*What you should do*:
Where the word "JOURNAL" occurs in a line of the data, return the whole line.

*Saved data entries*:

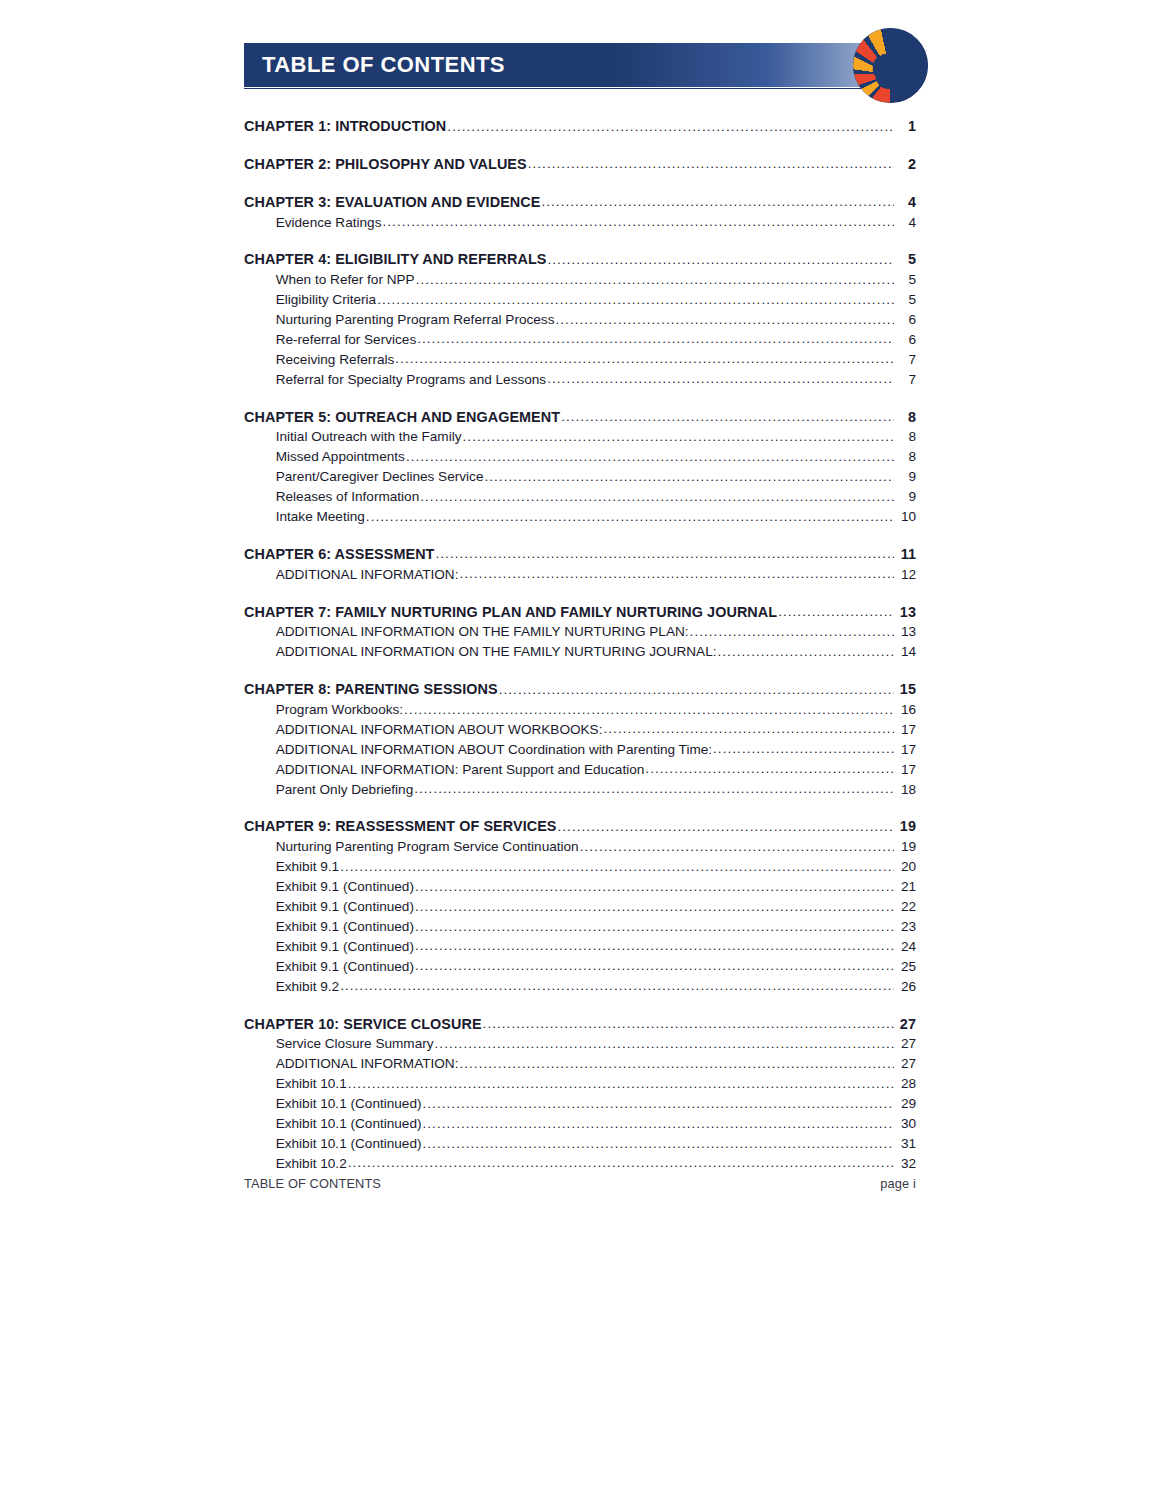TABLE OF CONTENTS
CHAPTER 1: INTRODUCTION .................................................................................................. 1
CHAPTER 2: PHILOSOPHY AND VALUES ............................................................................................. 2
CHAPTER 3: EVALUATION AND EVIDENCE ......................................................................................... 4
Evidence Ratings ................................................................................................................................. 4
CHAPTER 4: ELIGIBILITY AND REFERRALS ......................................................................................... 5
When to Refer for NPP ......................................................................................................................... 5
Eligibility Criteria ................................................................................................................................. 5
Nurturing Parenting Program Referral Process ..................................................................................... 6
Re-referral for Services ......................................................................................................................... 6
Receiving Referrals ............................................................................................................................. 7
Referral for Specialty Programs and Lessons ....................................................................................... 7
CHAPTER 5: OUTREACH AND ENGAGEMENT .................................................................................... 8
Initial Outreach with the Family ......................................................................................................... 8
Missed Appointments ......................................................................................................................... 8
Parent/Caregiver Declines Service ..................................................................................................... 9
Releases of Information ......................................................................................................................... 9
Intake Meeting ................................................................................................................................. 10
CHAPTER 6: ASSESSMENT ................................................................................................................. 11
ADDITIONAL INFORMATION: ......................................................................................................... 12
CHAPTER 7: FAMILY NURTURING PLAN AND FAMILY NURTURING JOURNAL .................................. 13
ADDITIONAL INFORMATION ON THE FAMILY NURTURING PLAN: ................................................... 13
ADDITIONAL INFORMATION ON THE FAMILY NURTURING JOURNAL: .......................................... 14
CHAPTER 8: PARENTING SESSIONS ................................................................................................. 15
Program Workbooks: ......................................................................................................................... 16
ADDITIONAL INFORMATION ABOUT WORKBOOKS: ......................................................................... 17
ADDITIONAL INFORMATION ABOUT Coordination with Parenting Time: ......................................... 17
ADDITIONAL INFORMATION: Parent Support and Education ........................................................... 17
Parent Only Debriefing ......................................................................................................................... 18
CHAPTER 9: REASSESSMENT OF SERVICES ..................................................................................... 19
Nurturing Parenting Program Service Continuation ............................................................................. 19
Exhibit 9.1 ................................................................................................................................. 20
Exhibit 9.1 (Continued) ......................................................................................................................... 21
Exhibit 9.1 (Continued) ......................................................................................................................... 22
Exhibit 9.1 (Continued) ......................................................................................................................... 23
Exhibit 9.1 (Continued) ......................................................................................................................... 24
Exhibit 9.1 (Continued) ......................................................................................................................... 25
Exhibit 9.2 ................................................................................................................................. 26
CHAPTER 10: SERVICE CLOSURE ..................................................................................................... 27
Service Closure Summary ..................................................................................................................... 27
ADDITIONAL INFORMATION: ......................................................................................................... 27
Exhibit 10.1 ................................................................................................................................. 28
Exhibit 10.1 (Continued) ......................................................................................................................... 29
Exhibit 10.1 (Continued) ......................................................................................................................... 30
Exhibit 10.1 (Continued) ......................................................................................................................... 31
Exhibit 10.2 ................................................................................................................................. 32
TABLE OF CONTENTS page i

*Task answer*:
CHAPTER 7: FAMILY NURTURING PLAN AND FAMILY NURTURING JOURNAL .................................. 13
ADDITIONAL INFORMATION ON THE FAMILY NURTURING JOURNAL: .......................................... 14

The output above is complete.